__Stated task__
Turn the records into a Markdown table with the columns No. and Line, covering only the line that contains "shaped like **9:02**." through the line that contains "Output: **2:00**". Number each row and leave out blank lines.

Data entries:
--*--
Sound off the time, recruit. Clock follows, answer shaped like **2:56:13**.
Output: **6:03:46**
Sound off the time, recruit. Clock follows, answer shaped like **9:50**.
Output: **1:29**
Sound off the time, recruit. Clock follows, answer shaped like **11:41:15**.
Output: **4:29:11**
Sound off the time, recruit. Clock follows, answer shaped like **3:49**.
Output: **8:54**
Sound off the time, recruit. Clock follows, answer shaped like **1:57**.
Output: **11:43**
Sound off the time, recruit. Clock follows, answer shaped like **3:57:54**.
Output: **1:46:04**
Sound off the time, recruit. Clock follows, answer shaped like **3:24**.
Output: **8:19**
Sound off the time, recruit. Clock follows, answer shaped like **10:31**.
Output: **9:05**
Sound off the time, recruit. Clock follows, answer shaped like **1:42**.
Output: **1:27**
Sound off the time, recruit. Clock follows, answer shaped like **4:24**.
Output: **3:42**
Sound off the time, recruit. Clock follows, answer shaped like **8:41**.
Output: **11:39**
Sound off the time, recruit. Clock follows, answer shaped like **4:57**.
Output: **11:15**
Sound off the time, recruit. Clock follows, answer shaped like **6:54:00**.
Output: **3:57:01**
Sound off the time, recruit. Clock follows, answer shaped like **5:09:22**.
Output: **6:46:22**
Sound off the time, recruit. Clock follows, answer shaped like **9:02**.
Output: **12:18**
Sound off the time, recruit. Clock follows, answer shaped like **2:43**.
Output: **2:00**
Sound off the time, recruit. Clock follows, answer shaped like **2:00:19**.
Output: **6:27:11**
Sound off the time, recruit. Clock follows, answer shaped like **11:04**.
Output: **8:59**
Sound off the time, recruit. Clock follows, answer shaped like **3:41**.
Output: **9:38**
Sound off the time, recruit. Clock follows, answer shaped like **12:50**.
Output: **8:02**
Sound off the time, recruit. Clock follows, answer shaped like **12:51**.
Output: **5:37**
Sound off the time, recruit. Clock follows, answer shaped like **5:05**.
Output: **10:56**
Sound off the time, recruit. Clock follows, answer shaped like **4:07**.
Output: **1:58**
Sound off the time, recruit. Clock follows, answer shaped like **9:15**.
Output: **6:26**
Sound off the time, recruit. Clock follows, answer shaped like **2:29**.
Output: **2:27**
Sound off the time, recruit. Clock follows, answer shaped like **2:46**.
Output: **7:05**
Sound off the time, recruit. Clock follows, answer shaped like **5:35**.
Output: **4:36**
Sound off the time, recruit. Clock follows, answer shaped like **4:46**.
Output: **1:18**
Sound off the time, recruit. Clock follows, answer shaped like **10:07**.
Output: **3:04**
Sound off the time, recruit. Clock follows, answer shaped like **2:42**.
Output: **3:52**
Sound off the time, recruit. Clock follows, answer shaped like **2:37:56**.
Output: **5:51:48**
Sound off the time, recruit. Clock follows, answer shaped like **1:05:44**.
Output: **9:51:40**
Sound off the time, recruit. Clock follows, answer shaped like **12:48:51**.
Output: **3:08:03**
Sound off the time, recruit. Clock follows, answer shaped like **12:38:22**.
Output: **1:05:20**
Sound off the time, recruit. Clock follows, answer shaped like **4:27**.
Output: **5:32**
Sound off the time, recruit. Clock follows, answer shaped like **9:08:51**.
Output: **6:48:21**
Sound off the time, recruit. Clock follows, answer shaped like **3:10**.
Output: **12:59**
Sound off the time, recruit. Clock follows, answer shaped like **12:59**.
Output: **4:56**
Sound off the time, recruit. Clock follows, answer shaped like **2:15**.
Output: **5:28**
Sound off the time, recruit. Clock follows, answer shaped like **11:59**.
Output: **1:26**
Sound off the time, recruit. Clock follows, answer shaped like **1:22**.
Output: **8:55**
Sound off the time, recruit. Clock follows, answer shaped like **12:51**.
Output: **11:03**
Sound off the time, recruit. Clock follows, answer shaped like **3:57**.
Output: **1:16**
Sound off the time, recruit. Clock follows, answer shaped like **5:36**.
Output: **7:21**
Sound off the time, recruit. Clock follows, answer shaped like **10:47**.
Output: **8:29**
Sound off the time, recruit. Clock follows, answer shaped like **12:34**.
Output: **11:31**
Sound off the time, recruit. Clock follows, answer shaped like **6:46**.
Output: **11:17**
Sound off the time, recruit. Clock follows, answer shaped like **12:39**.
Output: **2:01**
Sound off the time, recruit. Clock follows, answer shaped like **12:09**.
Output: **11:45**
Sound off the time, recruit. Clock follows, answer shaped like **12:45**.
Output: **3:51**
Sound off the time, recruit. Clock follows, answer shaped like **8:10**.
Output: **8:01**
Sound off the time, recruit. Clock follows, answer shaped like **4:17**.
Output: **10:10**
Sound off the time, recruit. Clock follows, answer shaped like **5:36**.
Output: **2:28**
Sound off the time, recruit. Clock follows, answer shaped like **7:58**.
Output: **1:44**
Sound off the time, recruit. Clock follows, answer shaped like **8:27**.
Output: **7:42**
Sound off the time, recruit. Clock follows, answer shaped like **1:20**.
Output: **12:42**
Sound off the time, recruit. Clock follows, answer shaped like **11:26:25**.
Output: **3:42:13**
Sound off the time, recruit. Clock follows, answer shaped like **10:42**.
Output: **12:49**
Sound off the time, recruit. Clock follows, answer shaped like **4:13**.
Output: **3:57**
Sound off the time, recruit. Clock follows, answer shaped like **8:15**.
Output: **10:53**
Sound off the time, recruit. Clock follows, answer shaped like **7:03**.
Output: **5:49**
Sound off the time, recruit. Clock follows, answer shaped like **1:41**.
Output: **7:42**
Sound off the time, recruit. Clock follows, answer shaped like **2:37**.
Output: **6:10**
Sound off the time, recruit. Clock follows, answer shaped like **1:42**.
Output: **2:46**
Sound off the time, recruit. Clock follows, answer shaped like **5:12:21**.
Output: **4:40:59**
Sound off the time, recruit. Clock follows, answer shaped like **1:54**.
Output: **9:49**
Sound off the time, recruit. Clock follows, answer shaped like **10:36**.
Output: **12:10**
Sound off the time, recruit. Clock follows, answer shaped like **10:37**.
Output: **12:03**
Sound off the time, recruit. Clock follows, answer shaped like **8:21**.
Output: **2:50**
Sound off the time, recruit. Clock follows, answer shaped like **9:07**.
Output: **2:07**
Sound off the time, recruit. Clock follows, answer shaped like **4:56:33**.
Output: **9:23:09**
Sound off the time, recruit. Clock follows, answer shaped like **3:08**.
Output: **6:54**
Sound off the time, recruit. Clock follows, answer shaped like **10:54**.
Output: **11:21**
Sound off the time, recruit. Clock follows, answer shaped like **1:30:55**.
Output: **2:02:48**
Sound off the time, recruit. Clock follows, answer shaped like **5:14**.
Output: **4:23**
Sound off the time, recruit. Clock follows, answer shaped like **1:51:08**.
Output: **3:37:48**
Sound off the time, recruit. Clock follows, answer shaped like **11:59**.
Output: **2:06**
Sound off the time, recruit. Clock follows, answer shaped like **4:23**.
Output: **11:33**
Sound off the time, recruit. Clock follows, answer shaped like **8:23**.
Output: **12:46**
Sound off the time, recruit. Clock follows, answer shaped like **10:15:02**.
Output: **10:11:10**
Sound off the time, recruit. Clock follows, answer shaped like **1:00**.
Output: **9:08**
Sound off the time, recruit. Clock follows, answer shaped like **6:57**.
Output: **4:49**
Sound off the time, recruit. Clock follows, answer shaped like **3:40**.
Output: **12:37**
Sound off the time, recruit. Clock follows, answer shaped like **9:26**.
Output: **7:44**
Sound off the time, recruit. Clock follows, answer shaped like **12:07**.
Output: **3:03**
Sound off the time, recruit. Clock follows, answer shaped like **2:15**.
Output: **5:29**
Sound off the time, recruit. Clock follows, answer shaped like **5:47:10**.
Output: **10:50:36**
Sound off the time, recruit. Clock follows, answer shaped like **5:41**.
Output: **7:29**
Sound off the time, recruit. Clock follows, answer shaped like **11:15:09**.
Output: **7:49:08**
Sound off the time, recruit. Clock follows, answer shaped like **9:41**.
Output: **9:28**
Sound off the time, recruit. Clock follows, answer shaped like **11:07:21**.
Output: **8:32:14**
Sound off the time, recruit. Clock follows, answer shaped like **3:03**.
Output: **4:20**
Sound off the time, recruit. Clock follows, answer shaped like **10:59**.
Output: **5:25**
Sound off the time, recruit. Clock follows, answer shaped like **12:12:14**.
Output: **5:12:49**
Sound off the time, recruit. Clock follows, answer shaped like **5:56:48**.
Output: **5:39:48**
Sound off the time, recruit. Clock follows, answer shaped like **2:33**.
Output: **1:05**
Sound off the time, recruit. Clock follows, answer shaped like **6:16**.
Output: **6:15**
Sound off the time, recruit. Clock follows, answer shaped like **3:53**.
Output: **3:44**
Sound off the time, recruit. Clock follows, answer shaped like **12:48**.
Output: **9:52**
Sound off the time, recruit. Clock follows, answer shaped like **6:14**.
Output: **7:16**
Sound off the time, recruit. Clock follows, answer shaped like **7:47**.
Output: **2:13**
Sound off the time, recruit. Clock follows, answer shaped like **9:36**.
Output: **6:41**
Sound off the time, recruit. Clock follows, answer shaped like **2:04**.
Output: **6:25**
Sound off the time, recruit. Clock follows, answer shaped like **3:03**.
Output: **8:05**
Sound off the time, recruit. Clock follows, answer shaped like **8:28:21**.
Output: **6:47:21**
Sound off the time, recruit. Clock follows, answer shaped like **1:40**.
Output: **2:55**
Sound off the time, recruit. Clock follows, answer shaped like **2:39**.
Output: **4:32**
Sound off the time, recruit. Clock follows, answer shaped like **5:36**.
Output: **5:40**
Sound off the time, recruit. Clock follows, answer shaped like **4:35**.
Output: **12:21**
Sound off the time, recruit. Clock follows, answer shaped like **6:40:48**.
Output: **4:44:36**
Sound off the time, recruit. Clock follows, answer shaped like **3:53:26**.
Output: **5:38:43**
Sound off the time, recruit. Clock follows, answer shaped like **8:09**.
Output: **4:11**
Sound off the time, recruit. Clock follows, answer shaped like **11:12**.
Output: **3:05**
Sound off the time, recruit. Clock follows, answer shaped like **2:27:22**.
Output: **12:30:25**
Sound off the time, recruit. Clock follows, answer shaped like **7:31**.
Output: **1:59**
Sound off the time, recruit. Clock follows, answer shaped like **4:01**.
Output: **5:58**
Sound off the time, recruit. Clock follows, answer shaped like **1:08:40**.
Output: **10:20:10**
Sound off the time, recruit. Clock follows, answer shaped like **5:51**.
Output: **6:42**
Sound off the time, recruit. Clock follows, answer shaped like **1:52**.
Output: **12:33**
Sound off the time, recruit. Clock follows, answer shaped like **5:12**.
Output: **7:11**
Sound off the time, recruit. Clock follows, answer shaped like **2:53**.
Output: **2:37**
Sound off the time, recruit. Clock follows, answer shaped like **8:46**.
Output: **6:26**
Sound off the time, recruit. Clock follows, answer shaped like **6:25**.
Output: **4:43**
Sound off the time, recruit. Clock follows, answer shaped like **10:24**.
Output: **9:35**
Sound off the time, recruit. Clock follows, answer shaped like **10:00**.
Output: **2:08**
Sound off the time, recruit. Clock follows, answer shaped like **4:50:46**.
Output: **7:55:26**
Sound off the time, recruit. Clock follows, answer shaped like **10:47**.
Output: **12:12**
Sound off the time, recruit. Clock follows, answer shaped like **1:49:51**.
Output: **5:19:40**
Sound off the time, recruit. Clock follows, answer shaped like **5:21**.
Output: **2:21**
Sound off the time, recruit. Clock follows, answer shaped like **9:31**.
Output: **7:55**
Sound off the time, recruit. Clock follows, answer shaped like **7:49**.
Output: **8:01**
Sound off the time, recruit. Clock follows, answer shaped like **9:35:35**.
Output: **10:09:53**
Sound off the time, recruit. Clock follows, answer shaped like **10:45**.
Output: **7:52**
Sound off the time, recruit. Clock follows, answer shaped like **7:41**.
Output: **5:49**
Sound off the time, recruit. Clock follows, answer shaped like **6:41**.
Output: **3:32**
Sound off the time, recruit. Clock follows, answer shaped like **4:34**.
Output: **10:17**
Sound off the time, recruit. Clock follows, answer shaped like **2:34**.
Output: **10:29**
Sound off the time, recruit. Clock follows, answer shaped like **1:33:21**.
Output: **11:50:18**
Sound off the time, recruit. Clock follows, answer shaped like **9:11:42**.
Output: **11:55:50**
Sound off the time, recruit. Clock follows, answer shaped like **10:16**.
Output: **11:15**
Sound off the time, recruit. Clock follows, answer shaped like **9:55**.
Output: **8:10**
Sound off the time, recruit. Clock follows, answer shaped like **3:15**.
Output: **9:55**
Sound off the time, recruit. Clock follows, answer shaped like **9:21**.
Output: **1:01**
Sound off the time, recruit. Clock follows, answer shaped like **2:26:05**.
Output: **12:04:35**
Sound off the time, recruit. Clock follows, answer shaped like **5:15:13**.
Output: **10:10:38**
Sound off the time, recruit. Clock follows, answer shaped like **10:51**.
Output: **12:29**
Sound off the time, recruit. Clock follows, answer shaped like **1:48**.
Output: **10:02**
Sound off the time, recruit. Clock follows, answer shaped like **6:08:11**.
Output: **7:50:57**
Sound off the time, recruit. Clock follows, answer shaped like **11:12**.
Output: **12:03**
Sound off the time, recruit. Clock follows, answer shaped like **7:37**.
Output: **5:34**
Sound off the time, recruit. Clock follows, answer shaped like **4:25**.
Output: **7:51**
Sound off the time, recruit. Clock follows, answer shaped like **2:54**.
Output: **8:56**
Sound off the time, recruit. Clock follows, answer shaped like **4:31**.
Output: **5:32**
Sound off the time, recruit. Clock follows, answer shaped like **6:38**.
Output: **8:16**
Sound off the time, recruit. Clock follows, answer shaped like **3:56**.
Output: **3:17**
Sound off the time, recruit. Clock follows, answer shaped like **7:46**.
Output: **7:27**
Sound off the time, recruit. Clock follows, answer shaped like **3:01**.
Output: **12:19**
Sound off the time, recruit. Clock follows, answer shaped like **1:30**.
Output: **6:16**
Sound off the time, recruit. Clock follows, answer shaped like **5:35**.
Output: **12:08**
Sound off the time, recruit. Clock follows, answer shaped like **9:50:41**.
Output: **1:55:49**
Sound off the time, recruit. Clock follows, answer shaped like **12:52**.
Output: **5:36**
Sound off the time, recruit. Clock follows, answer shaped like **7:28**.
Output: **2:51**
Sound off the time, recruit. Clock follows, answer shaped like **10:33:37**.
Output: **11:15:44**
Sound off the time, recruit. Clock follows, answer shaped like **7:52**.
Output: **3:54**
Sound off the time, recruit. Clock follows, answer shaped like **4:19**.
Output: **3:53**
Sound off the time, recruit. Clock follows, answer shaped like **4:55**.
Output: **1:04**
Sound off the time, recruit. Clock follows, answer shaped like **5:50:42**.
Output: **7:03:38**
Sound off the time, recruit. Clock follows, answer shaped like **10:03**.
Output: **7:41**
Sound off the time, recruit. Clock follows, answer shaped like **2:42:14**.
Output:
--*--
__Exercise output__
| No. | Line |
|---|---|
| 1 | Sound off the time, recruit. Clock follows, answer shaped like **9:02**. |
| 2 | Output: **12:18** |
| 3 | Sound off the time, recruit. Clock follows, answer shaped like **2:43**. |
| 4 | Output: **2:00** |